[Data records]
══════════

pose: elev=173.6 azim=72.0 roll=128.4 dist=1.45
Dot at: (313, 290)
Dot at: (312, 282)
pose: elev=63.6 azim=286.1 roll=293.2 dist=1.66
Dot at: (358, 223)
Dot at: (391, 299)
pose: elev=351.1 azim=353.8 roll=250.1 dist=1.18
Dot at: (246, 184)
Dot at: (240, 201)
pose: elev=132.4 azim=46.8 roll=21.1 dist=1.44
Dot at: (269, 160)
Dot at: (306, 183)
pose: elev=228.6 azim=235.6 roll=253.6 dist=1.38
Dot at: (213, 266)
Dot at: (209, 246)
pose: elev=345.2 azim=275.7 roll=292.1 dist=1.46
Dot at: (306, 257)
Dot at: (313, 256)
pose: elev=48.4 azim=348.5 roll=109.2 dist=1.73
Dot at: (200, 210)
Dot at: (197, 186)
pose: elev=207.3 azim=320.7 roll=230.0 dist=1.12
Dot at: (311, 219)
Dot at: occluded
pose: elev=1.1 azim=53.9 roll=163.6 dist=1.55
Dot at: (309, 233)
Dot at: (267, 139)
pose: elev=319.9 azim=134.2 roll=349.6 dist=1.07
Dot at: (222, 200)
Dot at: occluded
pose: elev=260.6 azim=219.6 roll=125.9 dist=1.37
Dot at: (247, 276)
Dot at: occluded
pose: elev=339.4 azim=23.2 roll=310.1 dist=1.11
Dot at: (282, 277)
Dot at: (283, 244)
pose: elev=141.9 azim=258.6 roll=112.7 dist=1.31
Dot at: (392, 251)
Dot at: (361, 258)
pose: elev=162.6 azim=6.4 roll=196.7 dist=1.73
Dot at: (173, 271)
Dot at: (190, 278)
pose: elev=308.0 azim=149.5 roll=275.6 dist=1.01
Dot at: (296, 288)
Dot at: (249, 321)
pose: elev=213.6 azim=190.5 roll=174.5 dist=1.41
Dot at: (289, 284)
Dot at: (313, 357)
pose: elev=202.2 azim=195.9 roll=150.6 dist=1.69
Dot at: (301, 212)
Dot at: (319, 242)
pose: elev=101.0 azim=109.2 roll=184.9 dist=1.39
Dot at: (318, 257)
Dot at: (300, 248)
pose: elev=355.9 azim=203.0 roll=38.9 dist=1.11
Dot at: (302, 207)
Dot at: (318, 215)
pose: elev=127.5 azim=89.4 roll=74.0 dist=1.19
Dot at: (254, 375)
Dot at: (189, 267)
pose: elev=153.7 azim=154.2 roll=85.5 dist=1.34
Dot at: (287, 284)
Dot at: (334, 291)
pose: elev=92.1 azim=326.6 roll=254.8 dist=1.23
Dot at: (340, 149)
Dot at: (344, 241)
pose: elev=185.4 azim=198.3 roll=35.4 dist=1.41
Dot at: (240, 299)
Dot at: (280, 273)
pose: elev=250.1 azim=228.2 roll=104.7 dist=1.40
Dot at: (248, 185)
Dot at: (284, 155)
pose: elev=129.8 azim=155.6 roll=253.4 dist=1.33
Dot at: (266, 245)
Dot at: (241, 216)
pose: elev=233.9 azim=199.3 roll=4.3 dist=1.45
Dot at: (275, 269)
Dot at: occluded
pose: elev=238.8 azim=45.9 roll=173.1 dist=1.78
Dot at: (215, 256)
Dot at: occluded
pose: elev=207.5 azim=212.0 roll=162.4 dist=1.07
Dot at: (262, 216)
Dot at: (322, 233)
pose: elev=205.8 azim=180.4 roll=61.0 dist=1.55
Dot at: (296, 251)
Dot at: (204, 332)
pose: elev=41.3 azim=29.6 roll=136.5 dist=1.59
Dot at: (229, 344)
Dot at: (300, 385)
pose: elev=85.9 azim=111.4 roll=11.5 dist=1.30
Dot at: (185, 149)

══════════

Render every line of the entries above as a numbered list, omitting any blank lines.

**REPLY:**
1. pose: elev=173.6 azim=72.0 roll=128.4 dist=1.45
2. Dot at: (313, 290)
3. Dot at: (312, 282)
4. pose: elev=63.6 azim=286.1 roll=293.2 dist=1.66
5. Dot at: (358, 223)
6. Dot at: (391, 299)
7. pose: elev=351.1 azim=353.8 roll=250.1 dist=1.18
8. Dot at: (246, 184)
9. Dot at: (240, 201)
10. pose: elev=132.4 azim=46.8 roll=21.1 dist=1.44
11. Dot at: (269, 160)
12. Dot at: (306, 183)
13. pose: elev=228.6 azim=235.6 roll=253.6 dist=1.38
14. Dot at: (213, 266)
15. Dot at: (209, 246)
16. pose: elev=345.2 azim=275.7 roll=292.1 dist=1.46
17. Dot at: (306, 257)
18. Dot at: (313, 256)
19. pose: elev=48.4 azim=348.5 roll=109.2 dist=1.73
20. Dot at: (200, 210)
21. Dot at: (197, 186)
22. pose: elev=207.3 azim=320.7 roll=230.0 dist=1.12
23. Dot at: (311, 219)
24. Dot at: occluded
25. pose: elev=1.1 azim=53.9 roll=163.6 dist=1.55
26. Dot at: (309, 233)
27. Dot at: (267, 139)
28. pose: elev=319.9 azim=134.2 roll=349.6 dist=1.07
29. Dot at: (222, 200)
30. Dot at: occluded
31. pose: elev=260.6 azim=219.6 roll=125.9 dist=1.37
32. Dot at: (247, 276)
33. Dot at: occluded
34. pose: elev=339.4 azim=23.2 roll=310.1 dist=1.11
35. Dot at: (282, 277)
36. Dot at: (283, 244)
37. pose: elev=141.9 azim=258.6 roll=112.7 dist=1.31
38. Dot at: (392, 251)
39. Dot at: (361, 258)
40. pose: elev=162.6 azim=6.4 roll=196.7 dist=1.73
41. Dot at: (173, 271)
42. Dot at: (190, 278)
43. pose: elev=308.0 azim=149.5 roll=275.6 dist=1.01
44. Dot at: (296, 288)
45. Dot at: (249, 321)
46. pose: elev=213.6 azim=190.5 roll=174.5 dist=1.41
47. Dot at: (289, 284)
48. Dot at: (313, 357)
49. pose: elev=202.2 azim=195.9 roll=150.6 dist=1.69
50. Dot at: (301, 212)
51. Dot at: (319, 242)
52. pose: elev=101.0 azim=109.2 roll=184.9 dist=1.39
53. Dot at: (318, 257)
54. Dot at: (300, 248)
55. pose: elev=355.9 azim=203.0 roll=38.9 dist=1.11
56. Dot at: (302, 207)
57. Dot at: (318, 215)
58. pose: elev=127.5 azim=89.4 roll=74.0 dist=1.19
59. Dot at: (254, 375)
60. Dot at: (189, 267)
61. pose: elev=153.7 azim=154.2 roll=85.5 dist=1.34
62. Dot at: (287, 284)
63. Dot at: (334, 291)
64. pose: elev=92.1 azim=326.6 roll=254.8 dist=1.23
65. Dot at: (340, 149)
66. Dot at: (344, 241)
67. pose: elev=185.4 azim=198.3 roll=35.4 dist=1.41
68. Dot at: (240, 299)
69. Dot at: (280, 273)
70. pose: elev=250.1 azim=228.2 roll=104.7 dist=1.40
71. Dot at: (248, 185)
72. Dot at: (284, 155)
73. pose: elev=129.8 azim=155.6 roll=253.4 dist=1.33
74. Dot at: (266, 245)
75. Dot at: (241, 216)
76. pose: elev=233.9 azim=199.3 roll=4.3 dist=1.45
77. Dot at: (275, 269)
78. Dot at: occluded
79. pose: elev=238.8 azim=45.9 roll=173.1 dist=1.78
80. Dot at: (215, 256)
81. Dot at: occluded
82. pose: elev=207.5 azim=212.0 roll=162.4 dist=1.07
83. Dot at: (262, 216)
84. Dot at: (322, 233)
85. pose: elev=205.8 azim=180.4 roll=61.0 dist=1.55
86. Dot at: (296, 251)
87. Dot at: (204, 332)
88. pose: elev=41.3 azim=29.6 roll=136.5 dist=1.59
89. Dot at: (229, 344)
90. Dot at: (300, 385)
91. pose: elev=85.9 azim=111.4 roll=11.5 dist=1.30
92. Dot at: (185, 149)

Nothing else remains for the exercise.